Do pós-guerra a Stonewall – Parte II: A Ordem Executiva 10450

Da institucionalização à normalização da queerfoboia


Neste segundo artigo abordo as consequências de uma lei homofóbica e transfóbica, emitida pelo presidente Eisenhower em 1953, cujas repercussões se fazem sentir até aos nossos dias. Mais uma tentativa de melhor compreender os contextos socio-políticos estado-unidenses que antecederam os acontecimentos de Stonewall.


A OE 10450

Em janeiro de 1953 McCarthy completava o seu primeiro mandato [1] como senador por Wisconsin e levava três anos de implementação efetiva da perseguição às pessoas LGBTQ+. Desde a sua em 1947, McCarthy teve pouca notoriedade enquanto senador. Foi em 1950 que se tornou famoso, quando afirmou ter uma lista de funcionários do departamento de estado que eram espiões comunistas. Na sequência dessa afirmação, iniciou-se, simultaneamente, a perseguição quimérica aos comunistas e às pessoas LGBTQ+ que referi na Parte I desta série de artigos. Também nesse artigo, refiro que

em 1952, Dirksen afirmou que a vitória dos republicanos era a garantia da remoção dos lavender lads do departamento de estado.

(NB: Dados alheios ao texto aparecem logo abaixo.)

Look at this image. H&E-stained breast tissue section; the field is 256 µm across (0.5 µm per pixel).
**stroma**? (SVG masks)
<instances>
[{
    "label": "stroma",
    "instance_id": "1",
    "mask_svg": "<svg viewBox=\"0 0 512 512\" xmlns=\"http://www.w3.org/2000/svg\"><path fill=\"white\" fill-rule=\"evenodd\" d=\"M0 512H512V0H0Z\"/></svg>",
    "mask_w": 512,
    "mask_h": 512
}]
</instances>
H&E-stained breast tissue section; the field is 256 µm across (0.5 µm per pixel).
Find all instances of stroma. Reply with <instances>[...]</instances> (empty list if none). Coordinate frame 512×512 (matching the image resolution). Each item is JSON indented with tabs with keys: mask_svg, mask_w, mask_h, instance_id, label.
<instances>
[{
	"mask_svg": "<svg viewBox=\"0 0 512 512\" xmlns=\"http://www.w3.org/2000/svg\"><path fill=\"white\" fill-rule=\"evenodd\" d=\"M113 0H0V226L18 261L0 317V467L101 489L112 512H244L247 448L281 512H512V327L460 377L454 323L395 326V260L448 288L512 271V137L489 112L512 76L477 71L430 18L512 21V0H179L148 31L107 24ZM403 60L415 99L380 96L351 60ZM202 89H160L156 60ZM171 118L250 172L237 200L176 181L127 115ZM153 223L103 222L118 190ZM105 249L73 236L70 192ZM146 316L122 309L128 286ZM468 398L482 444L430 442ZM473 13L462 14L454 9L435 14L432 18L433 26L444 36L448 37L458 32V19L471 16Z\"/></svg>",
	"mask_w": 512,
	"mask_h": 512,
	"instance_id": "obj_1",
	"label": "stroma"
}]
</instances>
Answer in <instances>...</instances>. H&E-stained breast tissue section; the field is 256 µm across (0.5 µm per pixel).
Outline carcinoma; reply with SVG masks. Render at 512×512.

Eisenhower não demoreu a dar razão a Dirksen e a 27 de abril de 1953 emitiu a OE 10450 que entrou em vigor um mês depois, a 27 de maio. Esta lei estabelecia os padrões de segurança para o emprego federal e proibiu, literalmente, os homossexuais de trabalhar nas instituições do governo federal [2]. Em consequência, milhares de pessoas perderam os seus empregos.

O presidente não se limitou ao âmbito dos postos de trabalho no departamento de estado. O então presidente ampliou as políticas e procedimentos homofóbicos e transfóbicos de forma a incluir também as agências federais e as instituições privadas que tivessem contratos governamentais. No total, entre funcionários do departamento de estado, pessoal das forças armadas e privados, foram afetadas mais de 6 milhões de pessoas em todo o país. Para a comunidade LGBTQ+ as consequências foram devastadoras. Estima-se que entre 5 000 a 10 000 pessoas LGBTQ+ perderam o seu emprego – incluindo pessoal do departamento de estado, militares e privados que trabalhavam em empresas com relações contratuais com o departamento de estado – simplesmente por serem homossexuais.

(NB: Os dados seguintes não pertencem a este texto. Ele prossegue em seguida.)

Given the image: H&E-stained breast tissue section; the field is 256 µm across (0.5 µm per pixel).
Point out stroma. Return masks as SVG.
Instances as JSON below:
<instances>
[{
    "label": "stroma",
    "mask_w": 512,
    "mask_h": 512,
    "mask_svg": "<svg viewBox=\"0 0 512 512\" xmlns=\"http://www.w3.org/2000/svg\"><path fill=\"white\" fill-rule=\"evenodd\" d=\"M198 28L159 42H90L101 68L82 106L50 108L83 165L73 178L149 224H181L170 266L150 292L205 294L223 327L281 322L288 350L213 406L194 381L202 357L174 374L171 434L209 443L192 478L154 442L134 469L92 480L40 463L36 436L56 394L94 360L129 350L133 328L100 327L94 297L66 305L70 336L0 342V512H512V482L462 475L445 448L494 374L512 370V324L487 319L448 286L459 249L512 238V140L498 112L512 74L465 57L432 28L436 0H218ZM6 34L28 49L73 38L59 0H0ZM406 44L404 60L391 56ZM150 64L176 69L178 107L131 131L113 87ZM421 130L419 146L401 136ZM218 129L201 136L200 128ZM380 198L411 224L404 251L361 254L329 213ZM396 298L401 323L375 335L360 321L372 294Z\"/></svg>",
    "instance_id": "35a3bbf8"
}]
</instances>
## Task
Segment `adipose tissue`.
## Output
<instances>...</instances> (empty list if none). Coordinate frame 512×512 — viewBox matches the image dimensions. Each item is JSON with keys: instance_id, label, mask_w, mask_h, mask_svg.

Contudo, a calamidade não se ficou pela mera perda do posto de trabalho. A maior parte destas pessoas foram expostas publicamente – literalmente sujeitas a saídas forçadas do armário – como gays ou lésbicas a uma sociedade que as ostracizava e rejeitava. As consequências foram trágicas e os suicídios entre a comuidade LGBTQ+ aumentou consideravelmente.

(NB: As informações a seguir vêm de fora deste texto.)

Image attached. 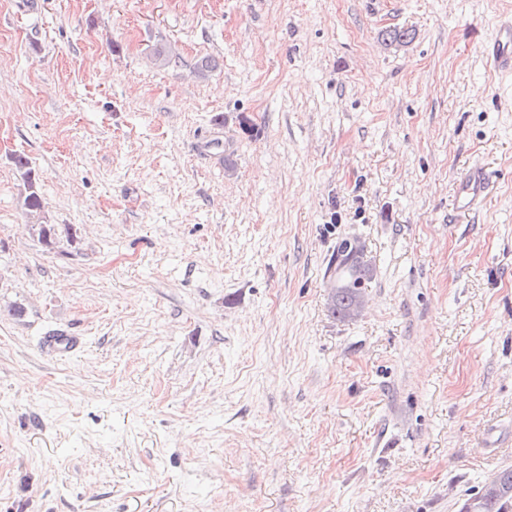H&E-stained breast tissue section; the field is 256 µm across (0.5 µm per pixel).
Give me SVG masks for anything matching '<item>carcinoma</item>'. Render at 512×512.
<instances>
[{"instance_id": "carcinoma-1", "label": "carcinoma", "mask_w": 512, "mask_h": 512, "mask_svg": "<svg viewBox=\"0 0 512 512\" xmlns=\"http://www.w3.org/2000/svg\"><path fill=\"white\" fill-rule=\"evenodd\" d=\"M13 163L21 173L22 209L37 226L38 239L47 247L57 244L56 225L49 223L43 200L37 190V177L31 163L24 155L13 157ZM329 271L336 275V286L328 293L327 309L342 321L359 315L363 307L364 288L372 276V270L363 259V252L346 242L338 247L336 258ZM460 512H512V467L495 473L480 491L467 498Z\"/></svg>"}]
</instances>
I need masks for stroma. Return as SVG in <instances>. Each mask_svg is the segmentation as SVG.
<instances>
[{
    "instance_id": "35a3bbf8",
    "label": "stroma",
    "mask_w": 512,
    "mask_h": 512,
    "mask_svg": "<svg viewBox=\"0 0 512 512\" xmlns=\"http://www.w3.org/2000/svg\"><path fill=\"white\" fill-rule=\"evenodd\" d=\"M22 2L0 512H459L512 466V76L480 52L512 0ZM477 164L486 199L456 212ZM343 241L373 276L340 322ZM53 325L80 349L42 354ZM13 163L21 173L23 189L21 191L22 209L26 216L33 219L38 234L33 224H29L33 233L37 234L39 241L46 247L53 248L57 244L58 233L56 224H49L46 216L43 200L37 190V177L31 163L24 155H15Z\"/></svg>"
}]
</instances>
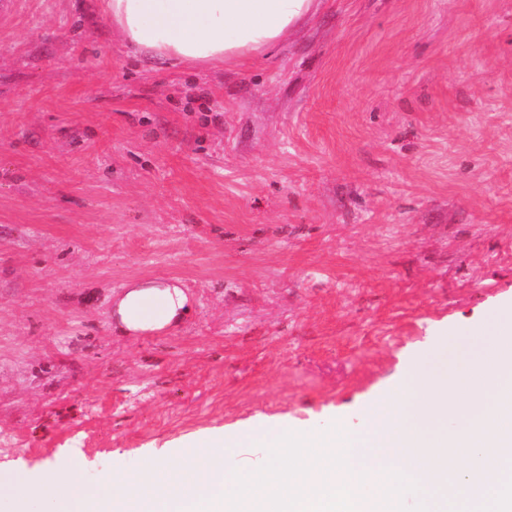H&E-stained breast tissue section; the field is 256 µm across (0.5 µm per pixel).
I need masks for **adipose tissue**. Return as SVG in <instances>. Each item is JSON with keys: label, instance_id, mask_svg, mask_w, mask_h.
Wrapping results in <instances>:
<instances>
[{"label": "adipose tissue", "instance_id": "1", "mask_svg": "<svg viewBox=\"0 0 512 512\" xmlns=\"http://www.w3.org/2000/svg\"><path fill=\"white\" fill-rule=\"evenodd\" d=\"M127 46L191 66L234 65L273 53L319 10L322 0H99ZM191 313L174 283H129L113 317L130 334L159 333Z\"/></svg>", "mask_w": 512, "mask_h": 512}]
</instances>
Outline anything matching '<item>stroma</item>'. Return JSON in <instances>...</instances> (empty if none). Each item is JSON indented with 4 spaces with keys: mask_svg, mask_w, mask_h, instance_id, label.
<instances>
[{
    "mask_svg": "<svg viewBox=\"0 0 512 512\" xmlns=\"http://www.w3.org/2000/svg\"><path fill=\"white\" fill-rule=\"evenodd\" d=\"M133 281L190 317L112 326ZM512 328V0H325L271 57L0 12V472L98 487L196 438L364 422Z\"/></svg>",
    "mask_w": 512,
    "mask_h": 512,
    "instance_id": "obj_1",
    "label": "stroma"
}]
</instances>
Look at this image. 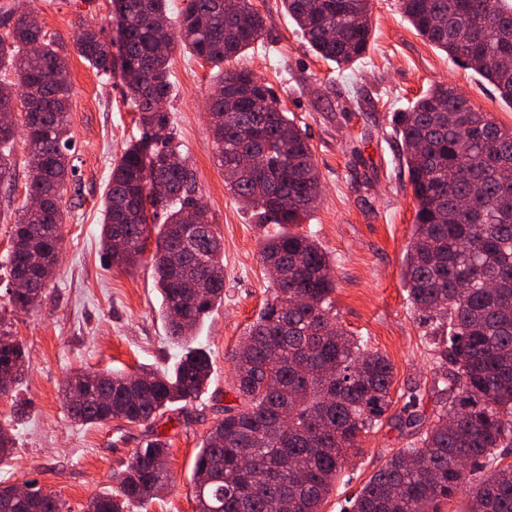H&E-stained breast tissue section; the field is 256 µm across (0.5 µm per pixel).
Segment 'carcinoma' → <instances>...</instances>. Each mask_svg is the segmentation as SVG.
I'll use <instances>...</instances> for the list:
<instances>
[{"label": "carcinoma", "instance_id": "cac0c4a2", "mask_svg": "<svg viewBox=\"0 0 512 512\" xmlns=\"http://www.w3.org/2000/svg\"><path fill=\"white\" fill-rule=\"evenodd\" d=\"M506 0H400L402 16L448 58L495 87L512 105V6ZM168 0H112V20L125 50L84 28L73 45L104 75L145 80L129 90L140 139L112 167L102 201L100 237L108 262L130 269L150 239L149 216H162L151 261L169 336L182 345L174 365L145 370L136 387L126 375L103 372L94 381L77 374L64 389L70 418L97 424L114 418L144 424L178 402L195 400L210 378L208 354L194 346L195 331L224 301V246L201 203L192 166L172 144L168 101L169 54L157 49L180 40L197 57L220 66L257 42L263 16L251 0H187L173 24ZM282 7L318 57L342 65L360 58L371 37L369 0H282ZM0 36V185L12 186V147L22 125L28 165L41 176L26 195L42 199V214L18 211L5 256L11 279L30 291L10 295L13 309L39 306L52 280L62 241V203L75 177L69 151L71 83L57 41L28 15H10ZM238 98L214 100L210 124L215 155L240 172L230 190L260 224H274L261 250L275 267L273 301L246 329L232 354L237 406L206 437L194 460L196 512H320L357 439L390 405L393 366L338 321L333 263L310 235L284 232L305 221L317 203L320 174L308 137L280 109L251 72L222 70L216 79ZM264 97L266 112L249 111ZM20 111L22 121L16 120ZM402 161L416 201L415 228L405 255L404 281L413 308L429 326L435 351L448 361L446 397L429 425L405 403L413 447L390 456L344 512H440L459 496L464 512H512V130L473 108L451 85L438 84L396 114ZM123 231L136 241L112 250ZM25 348L0 325V366L22 375ZM13 436L0 427V466L12 459ZM168 443L155 439L112 474L115 490L89 499L84 512H127L167 487ZM251 459L248 471L242 458ZM30 504H16L0 485V512H71L55 493L35 488Z\"/></svg>", "mask_w": 512, "mask_h": 512}]
</instances>
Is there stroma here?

O livro Lavender Scare – The Cold War Persecution of Gays and Lesbians in the Federal Government, que teve uma edição revista que saiu no dia 23 de março (1.ª edição datada de 2004) e o documentário The Lavender Scare (2017) são excelentes documentos que descrevem este período trágico da nossa história.

Repercussões e Consequências da OE 10450

Por meados da década de 50, as medidas preconizadas na OE 10450 tinham sido adotadas pelos governos estaduais e autoridades locais e passadas a lei. A proibição de contratação de pessoas suspeitas de “perversão sexual” acabou por afetar mais de 12 milhões de pessoas, o que correspondia, na época, a mais de 20% da força laboral dos EUA. Os juramentos atestadores da “pureza moral” dos trabalhadores passaram a ser compulsórios para que estes conseguissem manter ou arranjar um posto de trabalho.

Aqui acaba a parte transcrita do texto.